Y lo pagó muy caro. Mil problemas con la censura (que ya casi ni existía pero que volvió del purgatorio encarnada en la peor forma posible: la corrección política), la condena unánime de los guardianes de las buenas costumbres de un género que agonizaba y al que intentó insuflarle un hálito de vida: el western, una mala fama que sus amigos más de una vez defendieron con los puños y lo peor de todo: una caterva de imitadores y supuestos herederos sin papeles que confundieron lo necesario con lo gratuito y su lirismo desesperado y trágico con una cochambrosa y amorfa estilización.

Así, el tergiversador resultó tergiversado y sus famosos planos a ralentí y los zooms devinieron en marca de fábrica de una generación nefasta (de la que poco se puede rescatar) que llenaron la cartelera de spaguetti-westerns, thrillers efectistas y horripilantes películas de kung fu.

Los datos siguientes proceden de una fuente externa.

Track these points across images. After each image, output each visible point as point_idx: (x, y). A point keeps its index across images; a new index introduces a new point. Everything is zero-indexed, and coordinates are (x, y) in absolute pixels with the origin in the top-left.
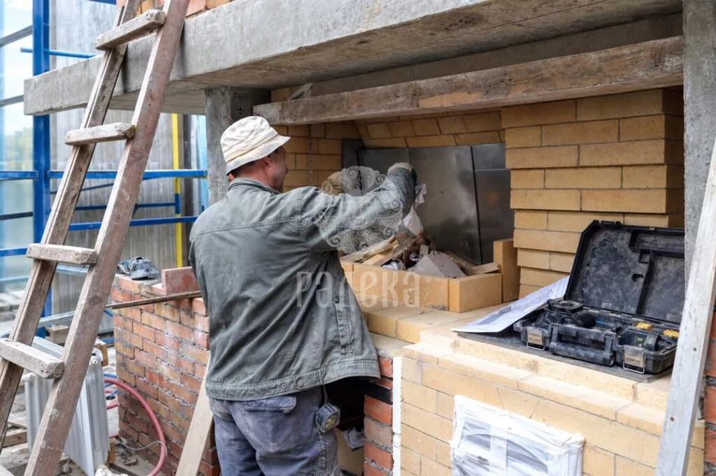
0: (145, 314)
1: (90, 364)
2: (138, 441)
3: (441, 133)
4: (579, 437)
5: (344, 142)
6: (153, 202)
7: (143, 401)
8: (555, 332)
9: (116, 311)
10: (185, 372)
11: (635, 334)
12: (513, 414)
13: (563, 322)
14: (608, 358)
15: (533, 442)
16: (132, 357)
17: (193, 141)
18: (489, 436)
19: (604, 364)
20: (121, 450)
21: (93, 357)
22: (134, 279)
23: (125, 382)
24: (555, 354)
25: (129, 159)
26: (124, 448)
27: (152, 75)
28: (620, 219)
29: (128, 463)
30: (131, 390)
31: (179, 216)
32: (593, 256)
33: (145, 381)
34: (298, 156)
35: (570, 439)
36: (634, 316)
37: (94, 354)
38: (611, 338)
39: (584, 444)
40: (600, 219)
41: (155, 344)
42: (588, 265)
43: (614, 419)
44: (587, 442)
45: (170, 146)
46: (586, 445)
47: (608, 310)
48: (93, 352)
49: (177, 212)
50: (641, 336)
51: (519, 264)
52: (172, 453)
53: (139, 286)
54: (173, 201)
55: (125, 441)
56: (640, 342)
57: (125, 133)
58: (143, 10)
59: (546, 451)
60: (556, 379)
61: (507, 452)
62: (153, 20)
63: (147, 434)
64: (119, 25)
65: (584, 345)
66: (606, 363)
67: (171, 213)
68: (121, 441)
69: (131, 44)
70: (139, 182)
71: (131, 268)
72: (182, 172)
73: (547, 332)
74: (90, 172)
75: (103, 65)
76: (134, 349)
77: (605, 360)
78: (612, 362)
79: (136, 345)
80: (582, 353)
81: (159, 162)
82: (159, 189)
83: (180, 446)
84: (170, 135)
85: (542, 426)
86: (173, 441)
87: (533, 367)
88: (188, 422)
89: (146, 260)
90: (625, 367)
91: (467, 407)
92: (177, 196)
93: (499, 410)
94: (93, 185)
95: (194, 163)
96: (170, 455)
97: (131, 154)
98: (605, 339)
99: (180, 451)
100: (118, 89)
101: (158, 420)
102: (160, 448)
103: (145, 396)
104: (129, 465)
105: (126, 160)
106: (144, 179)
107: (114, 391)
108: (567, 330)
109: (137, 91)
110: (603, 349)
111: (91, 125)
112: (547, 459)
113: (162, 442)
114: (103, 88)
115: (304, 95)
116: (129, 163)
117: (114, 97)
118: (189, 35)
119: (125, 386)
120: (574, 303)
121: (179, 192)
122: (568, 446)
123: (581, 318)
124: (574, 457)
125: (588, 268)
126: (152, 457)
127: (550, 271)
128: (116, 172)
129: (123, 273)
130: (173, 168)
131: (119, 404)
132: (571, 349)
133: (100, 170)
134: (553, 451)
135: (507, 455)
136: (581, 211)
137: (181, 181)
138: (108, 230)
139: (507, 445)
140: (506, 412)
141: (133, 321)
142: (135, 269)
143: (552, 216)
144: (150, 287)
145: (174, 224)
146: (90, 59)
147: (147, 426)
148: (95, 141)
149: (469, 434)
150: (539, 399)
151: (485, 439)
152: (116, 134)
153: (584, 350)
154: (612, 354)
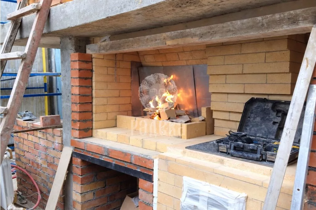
0: (30, 136)
1: (4, 158)
2: (27, 193)
3: (179, 60)
4: (244, 195)
5: (133, 63)
6: (33, 87)
7: (29, 175)
8: (233, 145)
9: (15, 134)
10: (49, 162)
11: (272, 147)
12: (211, 185)
13: (237, 141)
14: (259, 157)
15: (221, 198)
16: (24, 155)
17: (53, 60)
18: (199, 196)
19: (257, 160)
20: (19, 197)
21: (5, 155)
22: (24, 120)
23: (20, 166)
24: (232, 156)
25: (23, 67)
26: (20, 196)
27: (34, 31)
28: (266, 97)
29: (22, 203)
30: (23, 170)
31: (46, 93)
32: (252, 113)
33: (30, 166)
34: (109, 68)
35: (239, 195)
36: (273, 139)
37: (6, 154)
38: (260, 148)
39: (247, 198)
40: (255, 97)
41: (35, 149)
42: (249, 117)
43: (261, 185)
44: (249, 196)
45: (41, 62)
46: (248, 198)
47: (260, 137)
48: (5, 153)
49: (45, 91)
50: (275, 148)
51: (214, 117)
52: (43, 198)
53: (27, 124)
54: (43, 86)
55: (20, 193)
56: (275, 150)
57: (21, 56)
58: (30, 3)
59: (227, 202)
60: (233, 167)
61: (208, 202)
62: (35, 7)
63: (31, 190)
64: (18, 9)
65: (247, 152)
66: (258, 160)
67: (43, 91)
68: (18, 193)
69: (24, 18)
70: (28, 78)
71: (23, 115)
72: (48, 74)
73: (228, 146)
74: (4, 73)
75: (10, 27)
76: (24, 151)
77: (257, 158)
78: (261, 159)
79: (25, 150)
80: (246, 155)
81: (37, 69)
82: (36, 81)
83: (48, 195)
84: (41, 58)
85: (226, 190)
86: (44, 193)
87: (222, 162)
88: (51, 184)
89: (30, 112)
90: (267, 161)
91: (188, 181)
92: (45, 84)
93: (204, 183)
94: (4, 79)
95: (53, 70)
96: (43, 199)
97: (24, 66)
98: (257, 148)
99: (48, 197)
100: (18, 37)
101: (36, 183)
102: (38, 196)
103: (30, 172)
104: (23, 204)
105: (22, 68)
106: (30, 76)
107: (14, 171)
108: (238, 145)
109: (28, 38)
110: (256, 153)
111: (5, 53)
112: (228, 206)
113: (39, 193)
114: (11, 36)
115: (106, 41)
116: (23, 69)
117: (16, 40)
118: (52, 14)
119: (20, 168)
120: (242, 133)
121: (46, 82)
122: (239, 199)
123: (246, 139)
124: (241, 204)
125: (249, 119)
126: (34, 200)
127: (229, 120)
128: (17, 73)
129: (19, 118)
130: (43, 72)
131: (17, 177)
132: (240, 154)
133: (7, 72)
134: (231, 202)
135: (208, 204)
136: (244, 94)
137: (47, 78)
138: (13, 98)
139: (208, 200)
140: (208, 183)
141: (23, 139)
142: (25, 116)
143: (229, 95)
144: (32, 124)
145: (44, 96)
146: (5, 24)
147: (31, 186)
148: (7, 59)
149: (190, 195)
150: (224, 177)
151: (197, 196)
152: (17, 56)
153: (247, 154)
154: (260, 155)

Pero no importa. Algo ha quedado. Aquel "If they move´em, kill´em!!" que escupía William Holden en "Grupo salvaje", aniquilaría a todos los que han osado ensuciar la memoria de uno de los últimos grandes directores americanos y uno de los que más honda y radicalmente supieron captar la muerte, en descomunales coletazos, del cine clásico y levantar acta de defunción por un mundo que ya no existía, un poco como, a su manera y en otra clave, tantas veces retrató precisamente uno de los directores que lastimosamente no supieron ver la valía de su propuesta por creerla esteticista y falta de alma: Howard Hawks. Deberían haberse conocido.